What is expected ▸
Rewrite the material from its first line through the line containing "2: (252, 211)", replacing "Track" with "Follow" and leaving everything else unchanged.

[BEGIN Task inputs]

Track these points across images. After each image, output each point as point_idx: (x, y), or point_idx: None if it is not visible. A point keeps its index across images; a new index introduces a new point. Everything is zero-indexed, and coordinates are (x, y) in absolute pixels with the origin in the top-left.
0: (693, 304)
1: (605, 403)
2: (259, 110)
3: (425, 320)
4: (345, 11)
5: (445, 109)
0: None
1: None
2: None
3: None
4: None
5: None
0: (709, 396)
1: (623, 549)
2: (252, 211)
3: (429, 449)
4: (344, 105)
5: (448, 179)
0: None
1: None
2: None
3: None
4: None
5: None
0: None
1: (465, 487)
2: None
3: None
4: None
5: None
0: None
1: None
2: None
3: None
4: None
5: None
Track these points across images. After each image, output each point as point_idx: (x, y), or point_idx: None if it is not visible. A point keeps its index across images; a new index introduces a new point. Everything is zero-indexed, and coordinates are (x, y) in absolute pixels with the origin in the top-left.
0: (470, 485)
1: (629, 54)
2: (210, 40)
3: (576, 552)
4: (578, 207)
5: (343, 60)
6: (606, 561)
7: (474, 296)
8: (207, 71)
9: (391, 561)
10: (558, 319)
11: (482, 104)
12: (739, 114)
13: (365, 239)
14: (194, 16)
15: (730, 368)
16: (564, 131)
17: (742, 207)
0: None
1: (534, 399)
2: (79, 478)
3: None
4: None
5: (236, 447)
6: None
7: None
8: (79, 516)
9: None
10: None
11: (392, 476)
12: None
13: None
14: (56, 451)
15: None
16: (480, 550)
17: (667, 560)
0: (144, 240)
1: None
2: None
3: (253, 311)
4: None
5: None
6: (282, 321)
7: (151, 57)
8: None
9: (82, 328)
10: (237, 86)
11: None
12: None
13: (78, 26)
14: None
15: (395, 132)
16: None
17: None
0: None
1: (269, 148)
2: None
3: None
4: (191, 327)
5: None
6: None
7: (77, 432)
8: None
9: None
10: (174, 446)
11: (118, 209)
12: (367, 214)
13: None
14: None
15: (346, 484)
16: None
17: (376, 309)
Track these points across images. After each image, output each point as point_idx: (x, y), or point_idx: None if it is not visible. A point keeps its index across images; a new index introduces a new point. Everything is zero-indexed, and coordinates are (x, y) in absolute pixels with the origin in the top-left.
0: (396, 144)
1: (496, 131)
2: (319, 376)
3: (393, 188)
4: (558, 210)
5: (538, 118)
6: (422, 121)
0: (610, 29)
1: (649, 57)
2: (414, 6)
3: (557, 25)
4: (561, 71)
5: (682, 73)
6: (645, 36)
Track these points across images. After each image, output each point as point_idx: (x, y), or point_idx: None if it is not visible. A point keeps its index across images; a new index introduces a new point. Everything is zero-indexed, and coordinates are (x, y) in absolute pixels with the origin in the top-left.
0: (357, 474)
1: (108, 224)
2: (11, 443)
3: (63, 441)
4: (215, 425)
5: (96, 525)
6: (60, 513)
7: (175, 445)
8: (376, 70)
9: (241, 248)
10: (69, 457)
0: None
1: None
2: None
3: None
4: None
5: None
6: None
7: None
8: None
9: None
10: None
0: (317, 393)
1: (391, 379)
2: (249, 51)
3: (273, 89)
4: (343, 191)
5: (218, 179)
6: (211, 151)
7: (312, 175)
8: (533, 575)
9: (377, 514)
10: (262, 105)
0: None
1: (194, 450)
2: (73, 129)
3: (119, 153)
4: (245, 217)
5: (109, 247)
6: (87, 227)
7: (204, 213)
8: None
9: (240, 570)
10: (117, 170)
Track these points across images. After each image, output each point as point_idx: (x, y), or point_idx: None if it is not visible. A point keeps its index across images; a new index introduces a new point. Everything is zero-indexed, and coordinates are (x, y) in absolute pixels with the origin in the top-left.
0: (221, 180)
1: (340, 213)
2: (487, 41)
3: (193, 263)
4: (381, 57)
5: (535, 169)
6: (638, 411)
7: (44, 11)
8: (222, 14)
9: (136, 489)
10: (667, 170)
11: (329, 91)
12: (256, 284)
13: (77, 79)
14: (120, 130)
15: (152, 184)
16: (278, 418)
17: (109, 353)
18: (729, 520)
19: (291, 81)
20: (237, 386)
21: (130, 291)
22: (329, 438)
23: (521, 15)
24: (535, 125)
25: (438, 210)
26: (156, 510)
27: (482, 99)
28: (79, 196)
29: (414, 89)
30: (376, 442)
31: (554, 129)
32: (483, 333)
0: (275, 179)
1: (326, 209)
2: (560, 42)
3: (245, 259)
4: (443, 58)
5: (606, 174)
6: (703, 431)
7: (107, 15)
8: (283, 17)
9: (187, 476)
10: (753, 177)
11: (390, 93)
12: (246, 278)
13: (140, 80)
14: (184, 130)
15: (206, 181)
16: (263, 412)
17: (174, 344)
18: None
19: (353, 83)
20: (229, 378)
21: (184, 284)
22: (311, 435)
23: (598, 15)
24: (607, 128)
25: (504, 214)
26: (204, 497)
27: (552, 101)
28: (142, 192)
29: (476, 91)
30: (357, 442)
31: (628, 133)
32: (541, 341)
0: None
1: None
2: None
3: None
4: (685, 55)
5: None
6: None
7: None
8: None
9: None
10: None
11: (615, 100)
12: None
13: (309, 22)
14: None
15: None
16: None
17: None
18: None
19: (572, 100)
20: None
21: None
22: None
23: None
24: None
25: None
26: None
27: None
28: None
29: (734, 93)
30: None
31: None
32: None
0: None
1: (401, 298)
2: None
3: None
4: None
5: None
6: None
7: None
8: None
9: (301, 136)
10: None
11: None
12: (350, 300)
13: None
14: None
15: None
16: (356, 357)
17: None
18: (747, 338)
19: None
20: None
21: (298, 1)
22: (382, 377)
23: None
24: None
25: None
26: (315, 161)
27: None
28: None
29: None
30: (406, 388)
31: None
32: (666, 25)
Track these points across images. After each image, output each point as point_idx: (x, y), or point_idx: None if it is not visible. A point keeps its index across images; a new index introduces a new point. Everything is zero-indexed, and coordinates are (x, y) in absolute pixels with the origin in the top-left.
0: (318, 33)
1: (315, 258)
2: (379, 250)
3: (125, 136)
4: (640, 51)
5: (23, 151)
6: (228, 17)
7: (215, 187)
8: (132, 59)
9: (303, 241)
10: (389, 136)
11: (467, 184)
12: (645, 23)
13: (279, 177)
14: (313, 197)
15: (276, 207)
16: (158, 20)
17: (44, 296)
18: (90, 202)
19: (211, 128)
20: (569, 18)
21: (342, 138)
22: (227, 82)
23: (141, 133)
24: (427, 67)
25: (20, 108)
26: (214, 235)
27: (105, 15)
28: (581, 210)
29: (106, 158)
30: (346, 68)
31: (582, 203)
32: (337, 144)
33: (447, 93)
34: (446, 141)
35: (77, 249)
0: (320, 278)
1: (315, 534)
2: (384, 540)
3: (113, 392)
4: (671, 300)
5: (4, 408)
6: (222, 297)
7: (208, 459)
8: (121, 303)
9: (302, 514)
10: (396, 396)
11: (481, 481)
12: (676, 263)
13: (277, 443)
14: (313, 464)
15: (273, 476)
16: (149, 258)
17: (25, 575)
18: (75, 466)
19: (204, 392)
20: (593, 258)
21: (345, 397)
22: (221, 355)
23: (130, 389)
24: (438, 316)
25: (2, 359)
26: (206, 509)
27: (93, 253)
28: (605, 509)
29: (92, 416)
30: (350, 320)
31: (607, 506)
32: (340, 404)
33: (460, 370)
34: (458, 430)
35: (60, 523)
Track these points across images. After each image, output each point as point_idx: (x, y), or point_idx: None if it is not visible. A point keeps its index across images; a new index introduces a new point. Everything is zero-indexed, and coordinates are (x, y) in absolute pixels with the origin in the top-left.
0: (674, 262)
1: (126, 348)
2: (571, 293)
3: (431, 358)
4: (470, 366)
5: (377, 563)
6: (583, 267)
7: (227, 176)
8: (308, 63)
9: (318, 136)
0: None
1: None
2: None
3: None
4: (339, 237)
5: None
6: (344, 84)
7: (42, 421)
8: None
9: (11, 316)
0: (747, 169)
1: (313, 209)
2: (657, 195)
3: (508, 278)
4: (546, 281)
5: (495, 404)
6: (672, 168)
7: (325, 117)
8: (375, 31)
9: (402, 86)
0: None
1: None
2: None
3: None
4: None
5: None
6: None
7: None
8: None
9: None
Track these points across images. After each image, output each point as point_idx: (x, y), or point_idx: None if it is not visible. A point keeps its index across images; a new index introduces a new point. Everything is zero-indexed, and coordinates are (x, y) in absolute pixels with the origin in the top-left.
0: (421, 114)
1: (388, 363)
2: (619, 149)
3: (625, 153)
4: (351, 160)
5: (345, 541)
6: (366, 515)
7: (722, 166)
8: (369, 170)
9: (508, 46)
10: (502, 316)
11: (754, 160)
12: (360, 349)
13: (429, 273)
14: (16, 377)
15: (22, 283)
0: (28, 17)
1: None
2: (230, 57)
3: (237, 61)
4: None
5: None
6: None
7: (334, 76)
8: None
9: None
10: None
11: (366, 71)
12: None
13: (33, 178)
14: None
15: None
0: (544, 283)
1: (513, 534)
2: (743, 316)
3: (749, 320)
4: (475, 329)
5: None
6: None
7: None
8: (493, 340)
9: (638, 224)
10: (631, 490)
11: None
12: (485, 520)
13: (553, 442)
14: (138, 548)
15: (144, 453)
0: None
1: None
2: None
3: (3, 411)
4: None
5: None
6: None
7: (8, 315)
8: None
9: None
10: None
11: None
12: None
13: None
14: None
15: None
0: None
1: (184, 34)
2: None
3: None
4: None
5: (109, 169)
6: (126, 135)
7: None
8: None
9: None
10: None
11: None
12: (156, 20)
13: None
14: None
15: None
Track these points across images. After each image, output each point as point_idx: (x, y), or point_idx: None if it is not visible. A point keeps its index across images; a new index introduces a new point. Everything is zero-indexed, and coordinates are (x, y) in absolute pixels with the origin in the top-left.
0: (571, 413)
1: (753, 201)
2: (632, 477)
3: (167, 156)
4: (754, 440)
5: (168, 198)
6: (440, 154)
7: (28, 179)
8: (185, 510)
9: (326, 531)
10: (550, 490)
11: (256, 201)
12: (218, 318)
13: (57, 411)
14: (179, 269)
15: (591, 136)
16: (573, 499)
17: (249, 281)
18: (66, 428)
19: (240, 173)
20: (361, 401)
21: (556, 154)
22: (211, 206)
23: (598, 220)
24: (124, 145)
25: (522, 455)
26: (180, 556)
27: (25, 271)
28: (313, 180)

[END Task inputs]

Task output ▸
Follow these points across images. After each image, output each point as point_idx: (x, y), or point_idx: None if it is not visible. A point keeps its index across images; a new index introduces a new point. Everything is zero-indexed, and coordinates are (x, y) in absolute pixels with the origin in the top-left.
0: (693, 304)
1: (605, 403)
2: (259, 110)
3: (425, 320)
4: (345, 11)
5: (445, 109)
0: None
1: None
2: None
3: None
4: None
5: None
0: (709, 396)
1: (623, 549)
2: (252, 211)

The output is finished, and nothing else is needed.